I hadn’t tended to my life very carefully thus far, to be sure, but I still cared about it enough that I didn’t want it ruined. No matter how recklessly I’d been behaving for the past year, I guess I’d always had a distant thought that someday I would probably clean myself up and become respectable again (that my “breeding” would kick in, as my brother had said). But this level of scandal, with this level of publicity, would preclude respectability forever.

And then there was Edna. She already knew. Here came another wave of nausea.

“How did Edna take it?” I dared to ask, in a hazardously shaky voice.

Olive looked at me with something like pity, but did not answer.

“How do you think she took it?” said Billy, who was not so pitying. “That woman’s tough as nails, but her heart is constructed of the more typically flimsy composite materials—so, yeah, she’s pretty broken up about it, Vivian. If it had been just one bimbo chomping at her husband’s face, she might have been able to handle it—but two? And one of those girls was you? So what do you think, Vivian? How do you think she feels?”

I put my hands over my face.

The best thing for me to do right now, I thought, would be to never have been born.

“You’re taking an awfully self-righteous position on this, William,” I heard Olive say in a low, warning voice. “For a man with your particular history.”

“Christ, how I hate that Winchell.” Billy ignored Olive’s comment. “And he hates me just as much. I think he would light a match to me if he thought he could get insurance money for it.”

“Just call the studio, Billy,” Olive pleaded again. “Just call them and ask them to intervene. They can do anything.”

“No the studio can’t do anything, Olive,” said Billy. “Not with something as red hot as this. This is 1941, not 1931. Nobody has that

kind of weight anymore. Winchell’s got more power than the goddamn president. You and I can fight about this till next Christmas, but the answer will always be the same—I can’t do anything to help, and the studio can’t do anything to help, either.”

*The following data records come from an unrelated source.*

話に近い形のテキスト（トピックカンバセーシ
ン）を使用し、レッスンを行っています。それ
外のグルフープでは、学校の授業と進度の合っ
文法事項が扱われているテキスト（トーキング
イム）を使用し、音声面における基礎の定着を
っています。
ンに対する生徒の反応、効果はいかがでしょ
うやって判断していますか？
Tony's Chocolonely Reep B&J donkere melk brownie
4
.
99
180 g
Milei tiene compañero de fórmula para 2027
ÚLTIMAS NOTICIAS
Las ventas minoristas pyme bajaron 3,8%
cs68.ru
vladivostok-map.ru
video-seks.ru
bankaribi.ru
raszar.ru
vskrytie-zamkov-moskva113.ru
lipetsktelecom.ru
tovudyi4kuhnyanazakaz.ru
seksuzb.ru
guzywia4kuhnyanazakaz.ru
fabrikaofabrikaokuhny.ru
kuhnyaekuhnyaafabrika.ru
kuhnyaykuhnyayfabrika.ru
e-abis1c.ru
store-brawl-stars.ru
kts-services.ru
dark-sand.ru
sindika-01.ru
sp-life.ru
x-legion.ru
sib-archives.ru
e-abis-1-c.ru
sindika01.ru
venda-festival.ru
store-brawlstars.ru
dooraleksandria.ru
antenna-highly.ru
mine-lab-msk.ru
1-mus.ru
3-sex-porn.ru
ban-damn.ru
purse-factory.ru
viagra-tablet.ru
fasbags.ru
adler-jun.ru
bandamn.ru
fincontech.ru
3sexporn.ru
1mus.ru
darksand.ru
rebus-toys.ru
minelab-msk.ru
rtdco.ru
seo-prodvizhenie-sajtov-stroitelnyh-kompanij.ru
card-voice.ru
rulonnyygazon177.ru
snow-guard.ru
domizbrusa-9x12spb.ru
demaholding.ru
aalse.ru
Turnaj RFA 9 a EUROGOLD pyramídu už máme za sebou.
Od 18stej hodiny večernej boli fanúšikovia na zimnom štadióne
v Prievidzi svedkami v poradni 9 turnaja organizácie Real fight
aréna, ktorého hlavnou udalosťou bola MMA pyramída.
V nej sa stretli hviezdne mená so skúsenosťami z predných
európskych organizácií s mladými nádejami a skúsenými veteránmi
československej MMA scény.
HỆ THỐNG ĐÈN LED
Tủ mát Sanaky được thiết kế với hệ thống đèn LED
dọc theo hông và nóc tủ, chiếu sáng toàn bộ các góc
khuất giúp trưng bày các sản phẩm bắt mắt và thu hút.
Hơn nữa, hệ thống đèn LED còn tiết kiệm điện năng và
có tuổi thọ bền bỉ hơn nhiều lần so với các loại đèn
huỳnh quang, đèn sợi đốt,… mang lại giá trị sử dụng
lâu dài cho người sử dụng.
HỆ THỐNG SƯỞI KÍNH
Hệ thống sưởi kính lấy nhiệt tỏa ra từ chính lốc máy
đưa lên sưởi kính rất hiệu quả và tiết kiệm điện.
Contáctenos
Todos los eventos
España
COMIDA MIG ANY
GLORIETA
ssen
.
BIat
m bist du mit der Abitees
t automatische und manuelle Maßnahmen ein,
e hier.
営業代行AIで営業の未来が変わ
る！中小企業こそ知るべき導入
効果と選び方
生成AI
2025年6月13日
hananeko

“Can’t be stopped,” said Peg again, and sighed—a deep, sickly sigh.

I rocked in the chair with my eyes closed, nauseated by self-disgust and alcohol.

Minutes passed, I guess. They always do.

When next I looked up, Olive was coming back into the room wearing her coat and hat and carrying her purse. I suppose she’d stepped out for a moment, but I hadn’t taken notice. Stan Weinberg had gone, leaving his horrible news behind like a stench. Peg was still slumped on the couch with her head knocked back against the upholstery, muttering something insensible every once in a while.

“Vivian,” said Olive, “I need you to go change into something more modest. Do it quickly, please. Put on one of those flowery dresses you brought with you from Clinton. And get yourself a coat and a hat. It’s cold out there. We’re going out. I don’t know when we’ll be back.”

“We’re going out?” Christ, would this night of horrors never end?

“We’re going to the Stork Club. I’m going to find Walter Winchell and talk to him about this myself.”

Billy laughed. “Olive’s going to the Stork Club! To demand an audience with the great Winchell! Ain’t that a tickle! I didn’t know you’d ever heard of the Stork Club, Olive! I would’ve guessed you thought it was a maternity ward!”

Olive ignored this, other than to say, “Don’t let Peg drink any more tonight, Billy, please. We will need her clearheadedness to help us manage all this mess, just as soon as we can get her back to her senses.”

“She can’t drink any more,” exclaimed Billy, waving to his wife’s prostrate form. “Look at her!”